**Die Daten**
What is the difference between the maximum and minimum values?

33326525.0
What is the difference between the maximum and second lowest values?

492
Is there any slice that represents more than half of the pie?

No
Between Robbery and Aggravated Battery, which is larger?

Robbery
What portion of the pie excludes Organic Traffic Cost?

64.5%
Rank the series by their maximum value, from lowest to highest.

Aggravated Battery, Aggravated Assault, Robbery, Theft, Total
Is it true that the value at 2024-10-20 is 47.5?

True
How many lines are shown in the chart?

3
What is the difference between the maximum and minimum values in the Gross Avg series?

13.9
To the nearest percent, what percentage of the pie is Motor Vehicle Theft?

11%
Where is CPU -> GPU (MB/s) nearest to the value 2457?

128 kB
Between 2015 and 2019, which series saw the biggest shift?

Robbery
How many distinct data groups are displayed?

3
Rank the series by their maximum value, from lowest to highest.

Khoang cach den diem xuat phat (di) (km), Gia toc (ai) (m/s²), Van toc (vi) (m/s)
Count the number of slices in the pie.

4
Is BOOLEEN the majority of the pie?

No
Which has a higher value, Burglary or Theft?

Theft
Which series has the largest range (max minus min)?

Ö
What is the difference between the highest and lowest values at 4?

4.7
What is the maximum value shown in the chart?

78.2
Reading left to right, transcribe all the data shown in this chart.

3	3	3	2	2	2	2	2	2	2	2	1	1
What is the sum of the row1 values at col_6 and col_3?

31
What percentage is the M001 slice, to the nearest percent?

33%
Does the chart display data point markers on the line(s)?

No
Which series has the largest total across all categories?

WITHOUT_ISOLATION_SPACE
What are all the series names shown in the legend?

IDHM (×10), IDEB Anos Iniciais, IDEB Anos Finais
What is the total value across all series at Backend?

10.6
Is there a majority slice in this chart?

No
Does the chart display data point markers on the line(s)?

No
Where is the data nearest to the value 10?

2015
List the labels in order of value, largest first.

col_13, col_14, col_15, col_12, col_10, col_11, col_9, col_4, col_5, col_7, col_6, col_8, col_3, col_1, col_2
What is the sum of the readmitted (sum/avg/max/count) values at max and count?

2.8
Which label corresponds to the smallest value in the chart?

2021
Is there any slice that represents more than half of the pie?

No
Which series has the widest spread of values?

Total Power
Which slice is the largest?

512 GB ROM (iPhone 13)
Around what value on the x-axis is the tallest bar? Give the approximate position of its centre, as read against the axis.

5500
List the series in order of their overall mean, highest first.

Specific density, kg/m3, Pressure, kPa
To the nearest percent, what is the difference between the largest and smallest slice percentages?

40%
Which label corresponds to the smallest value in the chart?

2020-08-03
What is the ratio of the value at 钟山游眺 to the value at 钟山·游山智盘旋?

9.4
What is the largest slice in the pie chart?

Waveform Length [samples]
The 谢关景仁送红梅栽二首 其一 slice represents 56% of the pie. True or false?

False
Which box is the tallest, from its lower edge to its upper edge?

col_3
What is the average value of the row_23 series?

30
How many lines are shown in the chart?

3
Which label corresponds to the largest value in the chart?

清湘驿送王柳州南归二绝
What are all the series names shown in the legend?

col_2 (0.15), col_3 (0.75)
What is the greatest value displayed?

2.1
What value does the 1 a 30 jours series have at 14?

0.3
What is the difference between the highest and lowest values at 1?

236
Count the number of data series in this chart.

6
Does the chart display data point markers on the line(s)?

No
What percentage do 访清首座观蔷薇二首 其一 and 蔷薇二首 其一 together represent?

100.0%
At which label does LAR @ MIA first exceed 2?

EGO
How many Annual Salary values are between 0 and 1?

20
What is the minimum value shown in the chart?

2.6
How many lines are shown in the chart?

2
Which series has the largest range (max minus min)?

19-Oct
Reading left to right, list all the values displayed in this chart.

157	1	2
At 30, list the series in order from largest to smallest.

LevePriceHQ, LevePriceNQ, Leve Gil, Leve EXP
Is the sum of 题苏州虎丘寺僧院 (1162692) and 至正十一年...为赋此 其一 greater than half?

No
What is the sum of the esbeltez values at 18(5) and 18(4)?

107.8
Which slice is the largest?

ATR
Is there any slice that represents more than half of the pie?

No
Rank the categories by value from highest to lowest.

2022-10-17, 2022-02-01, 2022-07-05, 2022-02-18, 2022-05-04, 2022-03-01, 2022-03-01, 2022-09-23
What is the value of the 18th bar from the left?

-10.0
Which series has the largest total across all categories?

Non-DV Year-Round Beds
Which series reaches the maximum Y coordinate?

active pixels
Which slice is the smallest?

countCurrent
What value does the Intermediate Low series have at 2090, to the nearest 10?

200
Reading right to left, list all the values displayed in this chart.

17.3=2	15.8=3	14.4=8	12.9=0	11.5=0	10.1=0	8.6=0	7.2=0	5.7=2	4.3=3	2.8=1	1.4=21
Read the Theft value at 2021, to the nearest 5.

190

**Aufgabe**
Gib alle Zeilen oben als nummerierte Liste wieder und lass die Leerzeilen dabei weg.

**Schriftliche Lösung**
1. What is the difference between the maximum and minimum values?
2. 33326525.0
3. What is the difference between the maximum and second lowest values?
4. 492
5. Is there any slice that represents more than half of the pie?
6. No
7. Between Robbery and Aggravated Battery, which is larger?
8. Robbery
9. What portion of the pie excludes Organic Traffic Cost?
10. 64.5%
11. Rank the series by their maximum value, from lowest to highest.
12. Aggravated Battery, Aggravated Assault, Robbery, Theft, Total
13. Is it true that the value at 2024-10-20 is 47.5?
14. True
15. How many lines are shown in the chart?
16. 3
17. What is the difference between the maximum and minimum values in the Gross Avg series?
18. 13.9
19. To the nearest percent, what percentage of the pie is Motor Vehicle Theft?
20. 11%
21. Where is CPU -> GPU (MB/s) nearest to the value 2457?
22. 128 kB
23. Between 2015 and 2019, which series saw the biggest shift?
24. Robbery
25. How many distinct data groups are displayed?
26. 3
27. Rank the series by their maximum value, from lowest to highest.
28. Khoang cach den diem xuat phat (di) (km), Gia toc (ai) (m/s²), Van toc (vi) (m/s)
29. Count the number of slices in the pie.
30. 4
31. Is BOOLEEN the majority of the pie?
32. No
33. Which has a higher value, Burglary or Theft?
34. Theft
35. Which series has the largest range (max minus min)?
36. Ö
37. What is the difference between the highest and lowest values at 4?
38. 4.7
39. What is the maximum value shown in the chart?
40. 78.2
41. Reading left to right, transcribe all the data shown in this chart.
42. 3	3	3	2	2	2	2	2	2	2	2	1	1
43. What is the sum of the row1 values at col_6 and col_3?
44. 31
45. What percentage is the M001 slice, to the nearest percent?
46. 33%
47. Does the chart display data point markers on the line(s)?
48. No
49. Which series has the largest total across all categories?
50. WITHOUT_ISOLATION_SPACE
51. What are all the series names shown in the legend?
52. IDHM (×10), IDEB Anos Iniciais, IDEB Anos Finais
53. What is the total value across all series at Backend?
54. 10.6
55. Is there a majority slice in this chart?
56. No
57. Does the chart display data point markers on the line(s)?
58. No
59. Where is the data nearest to the value 10?
60. 2015
61. List the labels in order of value, largest first.
62. col_13, col_14, col_15, col_12, col_10, col_11, col_9, col_4, col_5, col_7, col_6, col_8, col_3, col_1, col_2
63. What is the sum of the readmitted (sum/avg/max/count) values at max and count?
64. 2.8
65. Which label corresponds to the smallest value in the chart?
66. 2021
67. Is there any slice that represents more than half of the pie?
68. No
69. Which series has the widest spread of values?
70. Total Power
71. Which slice is the largest?
72. 512 GB ROM (iPhone 13)
73. Around what value on the x-axis is the tallest bar? Give the approximate position of its centre, as read against the axis.
74. 5500
75. List the series in order of their overall mean, highest first.
76. Specific density, kg/m3, Pressure, kPa
77. To the nearest percent, what is the difference between the largest and smallest slice percentages?
78. 40%
79. Which label corresponds to the smallest value in the chart?
80. 2020-08-03
81. What is the ratio of the value at 钟山游眺 to the value at 钟山·游山智盘旋?
82. 9.4
83. What is the largest slice in the pie chart?
84. Waveform Length [samples]
85. The 谢关景仁送红梅栽二首 其一 slice represents 56% of the pie. True or false?
86. False
87. Which box is the tallest, from its lower edge to its upper edge?
88. col_3
89. What is the average value of the row_23 series?
90. 30
91. How many lines are shown in the chart?
92. 3
93. Which label corresponds to the largest value in the chart?
94. 清湘驿送王柳州南归二绝
95. What are all the series names shown in the legend?
96. col_2 (0.15), col_3 (0.75)
97. What is the greatest value displayed?
98. 2.1
99. What value does the 1 a 30 jours series have at 14?
100. 0.3
101. What is the difference between the highest and lowest values at 1?
102. 236
103. Count the number of data series in this chart.
104. 6
105. Does the chart display data point markers on the line(s)?
106. No
107. What percentage do 访清首座观蔷薇二首 其一 and 蔷薇二首 其一 together represent?
108. 100.0%
109. At which label does LAR @ MIA first exceed 2?
110. EGO
111. How many Annual Salary values are between 0 and 1?
112. 20
113. What is the minimum value shown in the chart?
114. 2.6
115. How many lines are shown in the chart?
116. 2
117. Which series has the largest range (max minus min)?
118. 19-Oct
119. Reading left to right, list all the values displayed in this chart.
120. 157	1	2
121. At 30, list the series in order from largest to smallest.
122. LevePriceHQ, LevePriceNQ, Leve Gil, Leve EXP
123. Is the sum of 题苏州虎丘寺僧院 (1162692) and 至正十一年...为赋此 其一 greater than half?
124. No
125. What is the sum of the esbeltez values at 18(5) and 18(4)?
126. 107.8
127. Which slice is the largest?
128. ATR
129. Is there any slice that represents more than half of the pie?
130. No
131. Rank the categories by value from highest to lowest.
132. 2022-10-17, 2022-02-01, 2022-07-05, 2022-02-18, 2022-05-04, 2022-03-01, 2022-03-01, 2022-09-23
133. What is the value of the 18th bar from the left?
134. -10.0
135. Which series has the largest total across all categories?
136. Non-DV Year-Round Beds
137. Which series reaches the maximum Y coordinate?
138. active pixels
139. Which slice is the smallest?
140. countCurrent
141. What value does the Intermediate Low series have at 2090, to the nearest 10?
142. 200
143. Reading right to left, list all the values displayed in this chart.
144. 17.3=2	15.8=3	14.4=8	12.9=0	11.5=0	10.1=0	8.6=0	7.2=0	5.7=2	4.3=3	2.8=1	1.4=21
145. Read the Theft value at 2021, to the nearest 5.
146. 190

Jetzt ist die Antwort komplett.